VOTRE CONSIGNE: Pouvez-vous recopier à l'identique le passage de l'extrait ci-dessous sur la pénurie de personnel à la Commission, en commençant par « - recruter dans » et en terminant par « à titre d’exemple. » ?

EXTRAIT DU TEXTE:
──────────────────────────────
Job Description, Externalisation, Privatisation, Quelle Est La Situation Reelle ?

Une politique de gribouille

Depuis plusieurs années , la Commission est confrontée à une pénurie de personnel grandissante qui l’a conduite à :

- recruter dans des conditions de plus en plus critiquables du personnel temporaire et précaire dans des conditions que la loi belge (et celle de nombreux Etats membres) interdit aux sociétés privées, en utilisant toutes les possibilités prévues pour gérer des pénuries de main d’oeuvre conjoncturelles (intérimaires, auxiliaires, agents temporaires) mais afin de couvrir des besoins structurels ;

- sous-traiter à des consultants privés des tâches de service public, y compris dans le domaine de la gestion budgétaire, avec des surcoûts et une perte d’efficacité des actions, ainsi que des risques de conflit d’intérêts, qui ont conduit à une partie des « affaires » qui ont entraîné la démission du Collège en 1999.

Cette réalité est attestée par la récente communication concernant la gestion de l’aide aux pays tiers, que nous vous présentons par ailleurs, à titre d’exemple.

On aurait pu attendre de la précédente Commission, et en particulier de son membre chargé du personnel et du budget, une action résolue pour combattre cette pénurie et trouver des moyens pour y mettre fin, soit en réduisant les activités de l’Institution, soit en recrutant du personnel supplémentaire.

Au contraire, on a suivi la politique de l’autruche, en prétendant ne pas avoir besoin de moyens supplémentaires en personnel et donc en n’en faisant pas la demande à l’autorité budgétaire. Pendant ce temps, la Commission a continué à accepter toutes les tâches nouvelles qui lui étaient octroyées par le Conseil et le Parlement.
──────────────────────────────
DONNÉES FOURNIES:

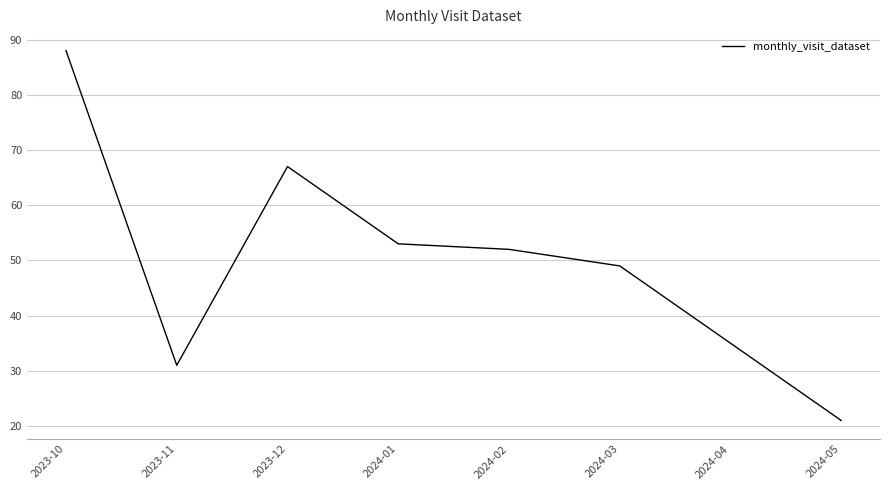

How many interior local peaks (higher than both neighbors) does the data have?

1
──────────────────────────────
SOLUTION DU PROBLÈME:
- recruter dans des conditions de plus en plus critiquables du personnel temporaire et précaire dans des conditions que la loi belge (et celle de nombreux Etats membres) interdit aux sociétés privées, en utilisant toutes les possibilités prévues pour gérer des pénuries de main d’oeuvre conjoncturelles (intérimaires, auxiliaires, agents temporaires) mais afin de couvrir des besoins structurels ;

- sous-traiter à des consultants privés des tâches de service public, y compris dans le domaine de la gestion budgétaire, avec des surcoûts et une perte d’efficacité des actions, ainsi que des risques de conflit d’intérêts, qui ont conduit à une partie des « affaires » qui ont entraîné la démission du Collège en 1999.

Cette réalité est attestée par la récente communication concernant la gestion de l’aide aux pays tiers, que nous vous présentons par ailleurs, à titre d’exemple.